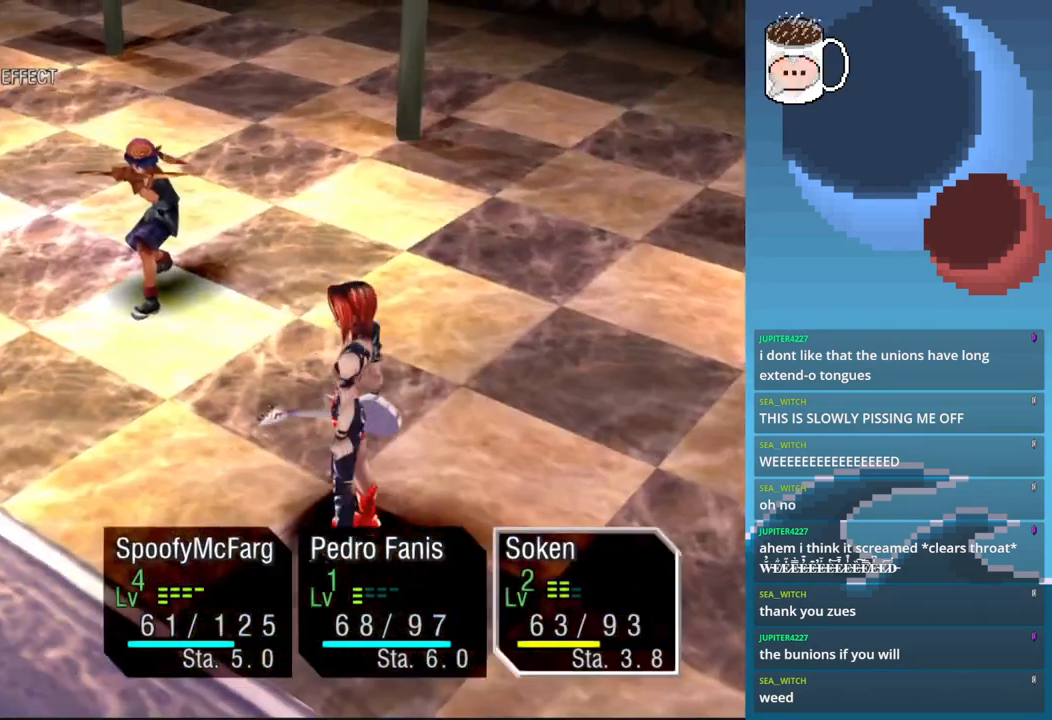
{"buttons": [], "left_stick": "center", "events": []}
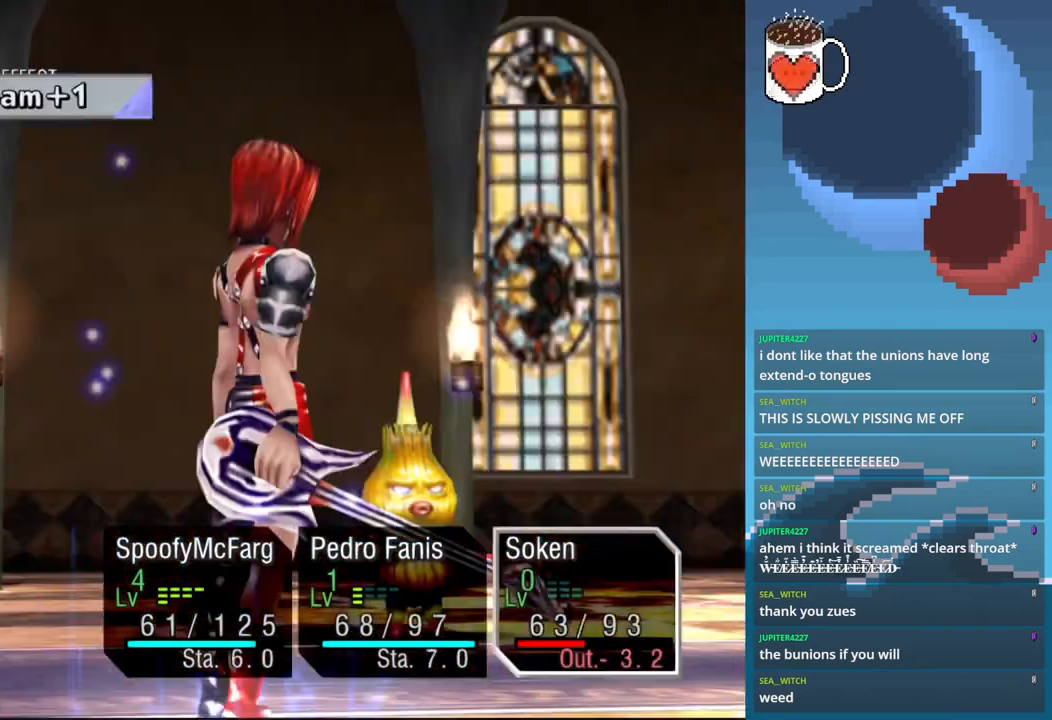
{"buttons": [], "left_stick": "center", "events": []}
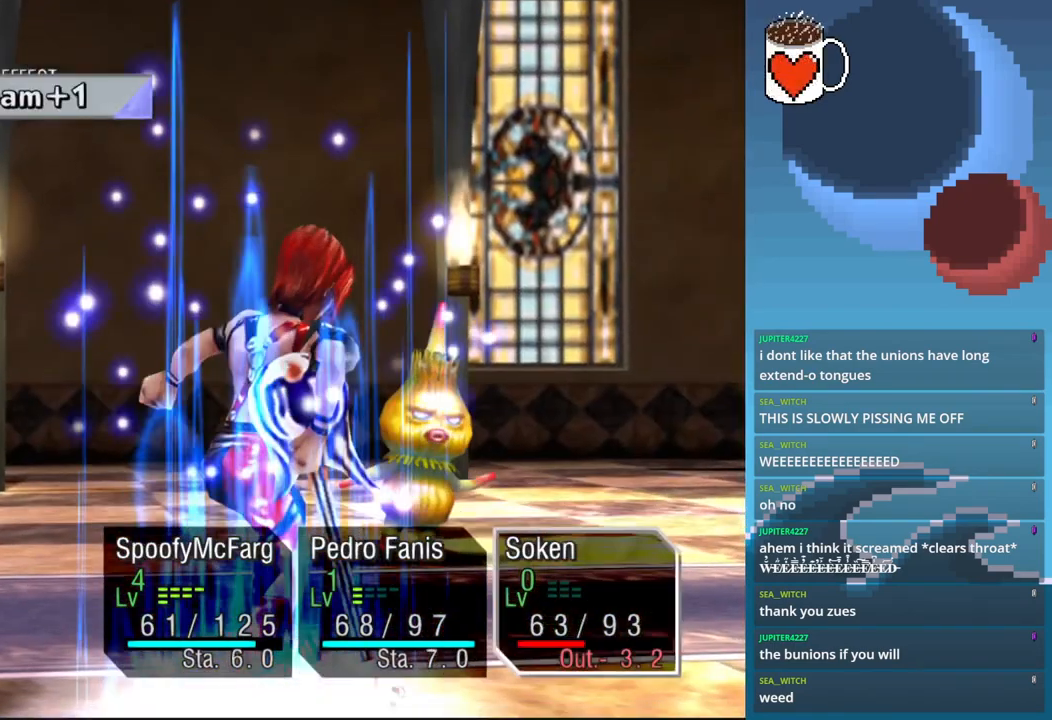
{"buttons": [], "left_stick": "center", "events": []}
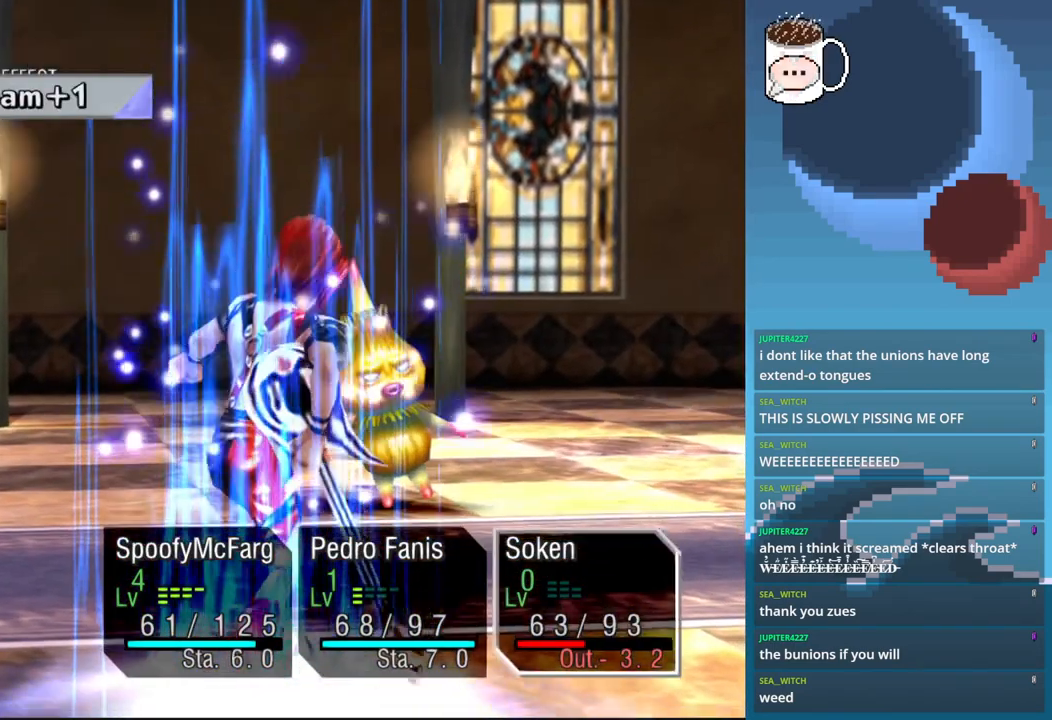
{"buttons": [], "left_stick": "center", "events": []}
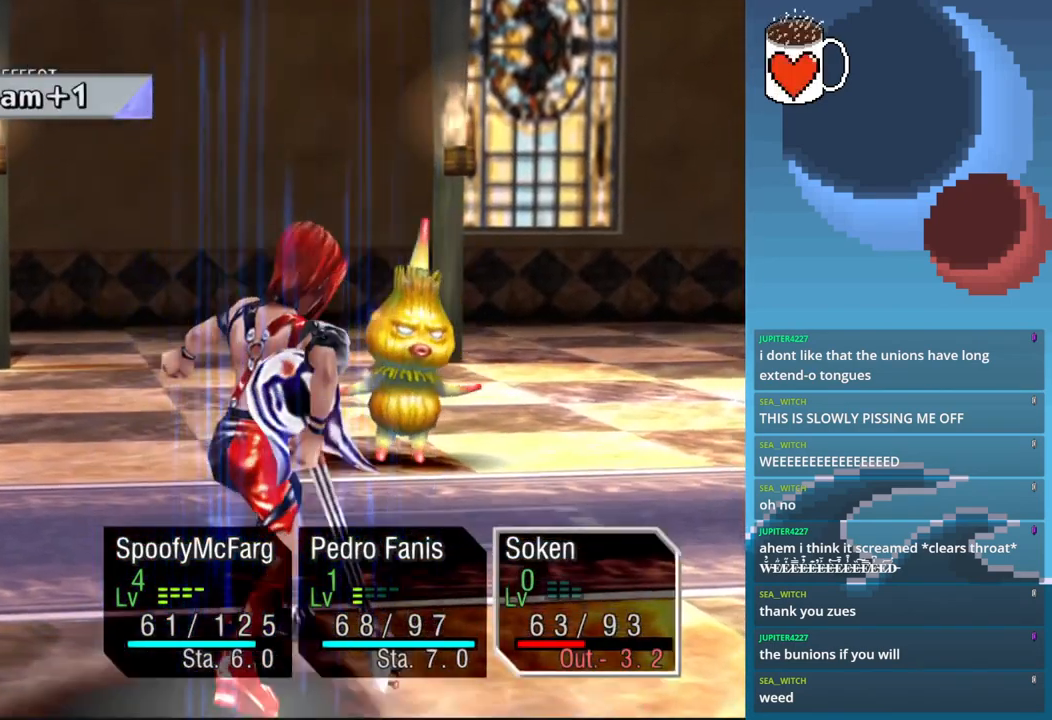
{"buttons": [], "left_stick": "center", "events": []}
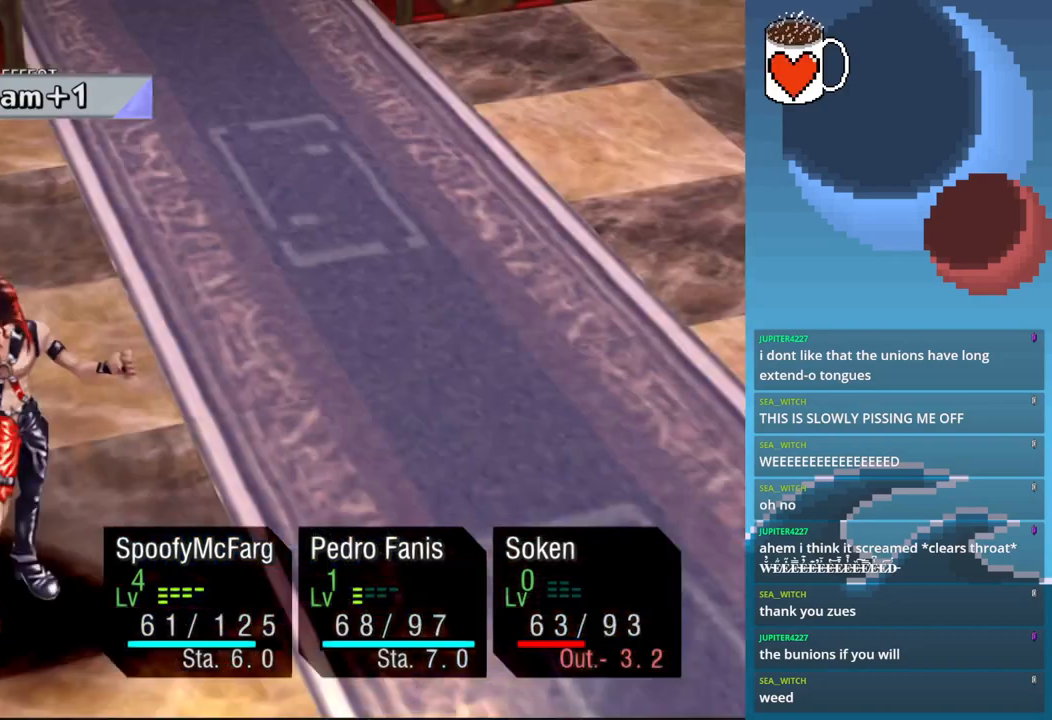
{"buttons": [], "left_stick": "center", "events": []}
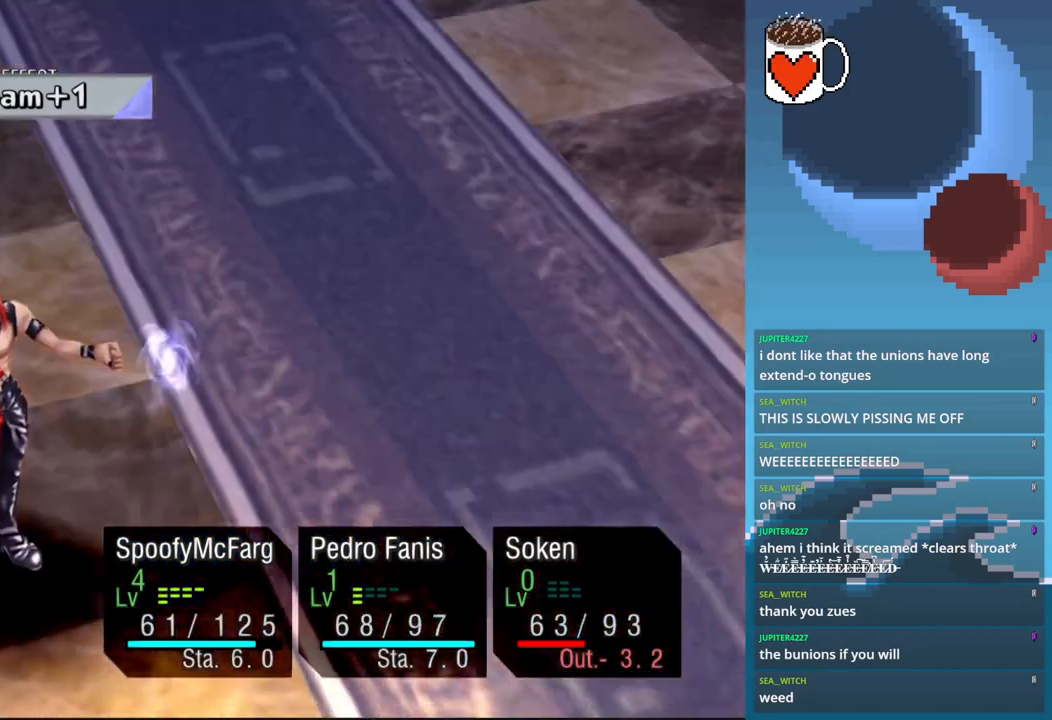
{"buttons": ["CROSS"], "left_stick": "center"}
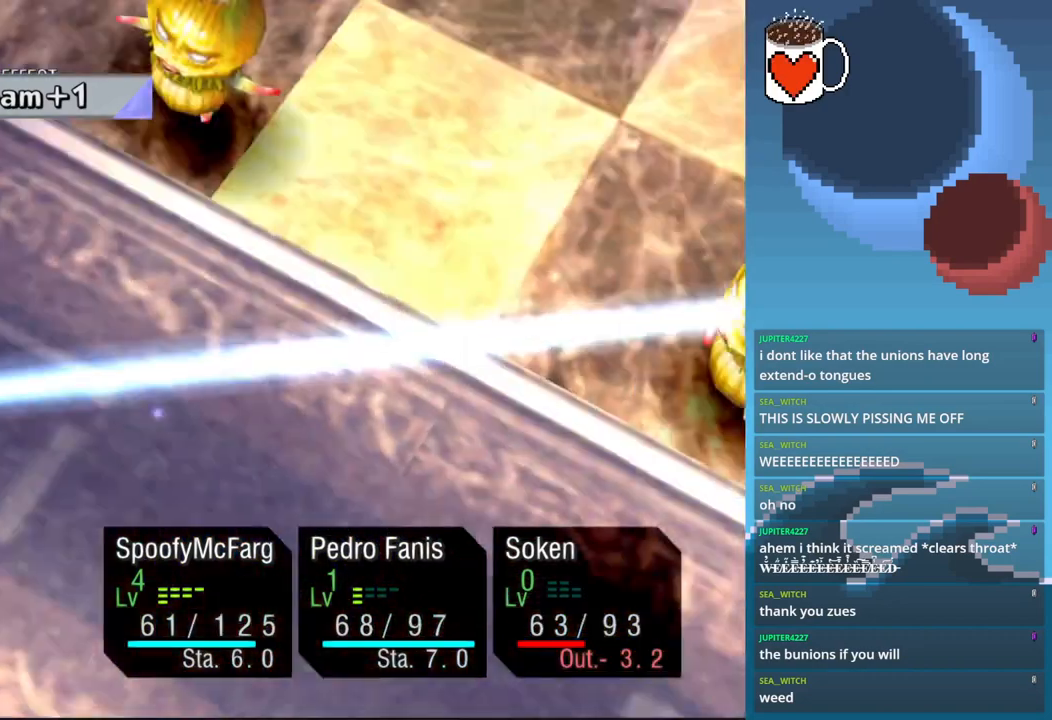
{"buttons": [], "left_stick": "center", "events": [[33, "CROSS", "up"]]}
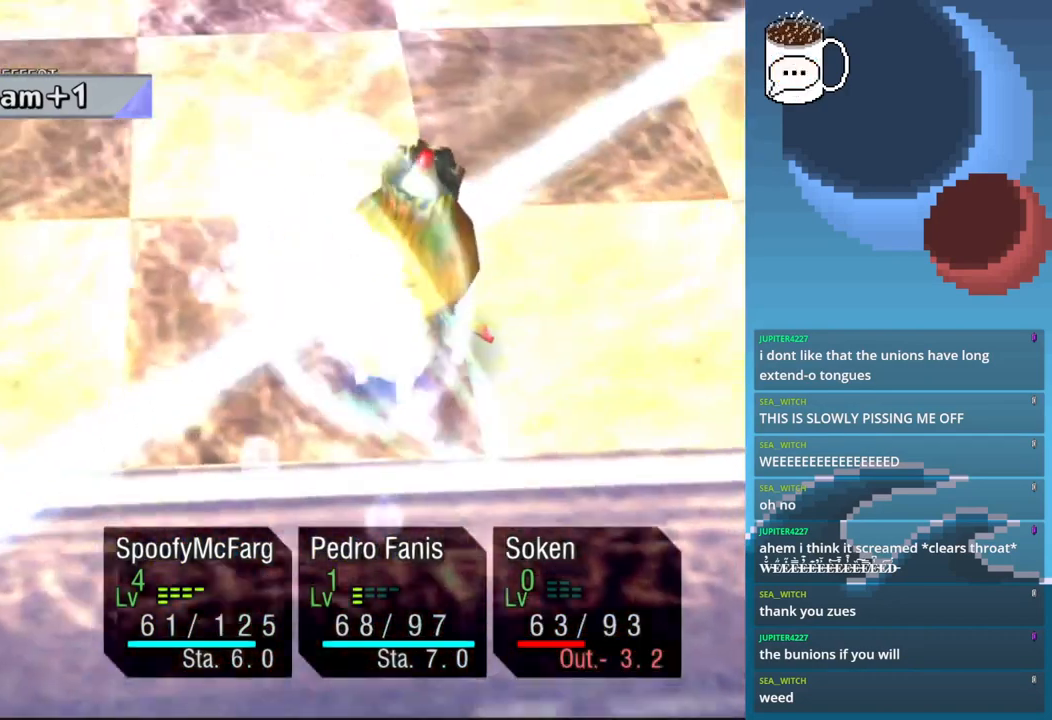
{"buttons": [], "left_stick": "center", "events": []}
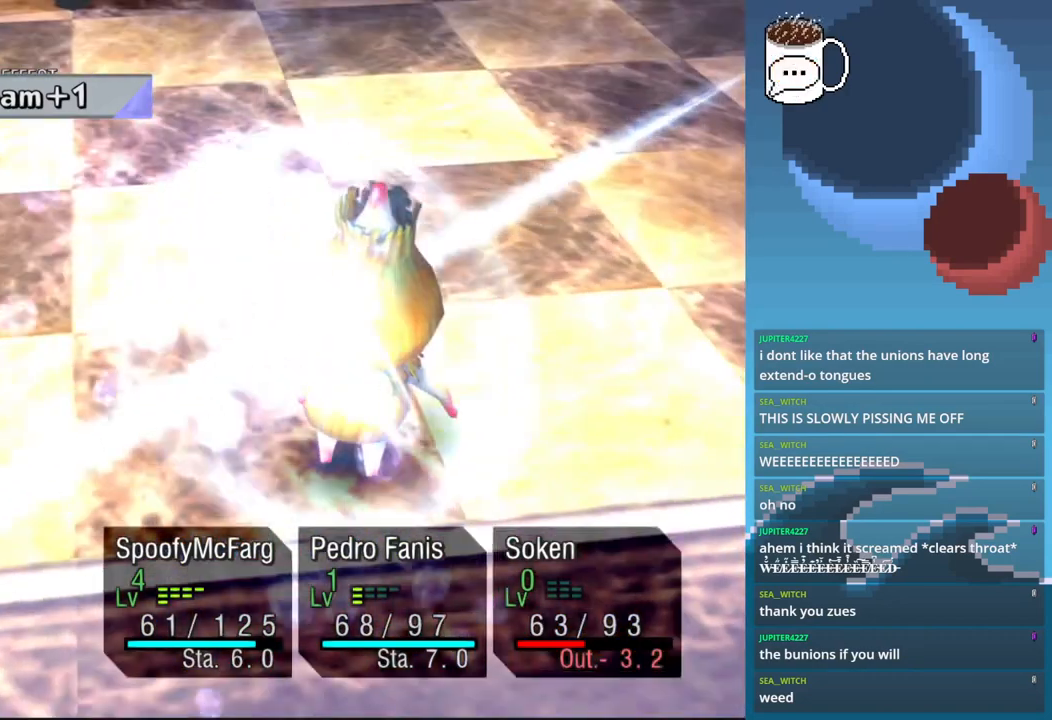
{"buttons": [], "left_stick": "center", "events": []}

-- -- --

What is being asked
Could you write out the whole listing exactly, dropping the pictures?

Task answer
{"buttons": [], "left_stick": "center", "events": []}
{"buttons": [], "left_stick": "center", "events": []}
{"buttons": [], "left_stick": "center", "events": []}
{"buttons": [], "left_stick": "center", "events": []}
{"buttons": [], "left_stick": "center", "events": []}
{"buttons": [], "left_stick": "center", "events": []}
{"buttons": ["CROSS"], "left_stick": "center"}
{"buttons": [], "left_stick": "center", "events": [[33, "CROSS", "up"]]}
{"buttons": [], "left_stick": "center", "events": []}
{"buttons": [], "left_stick": "center", "events": []}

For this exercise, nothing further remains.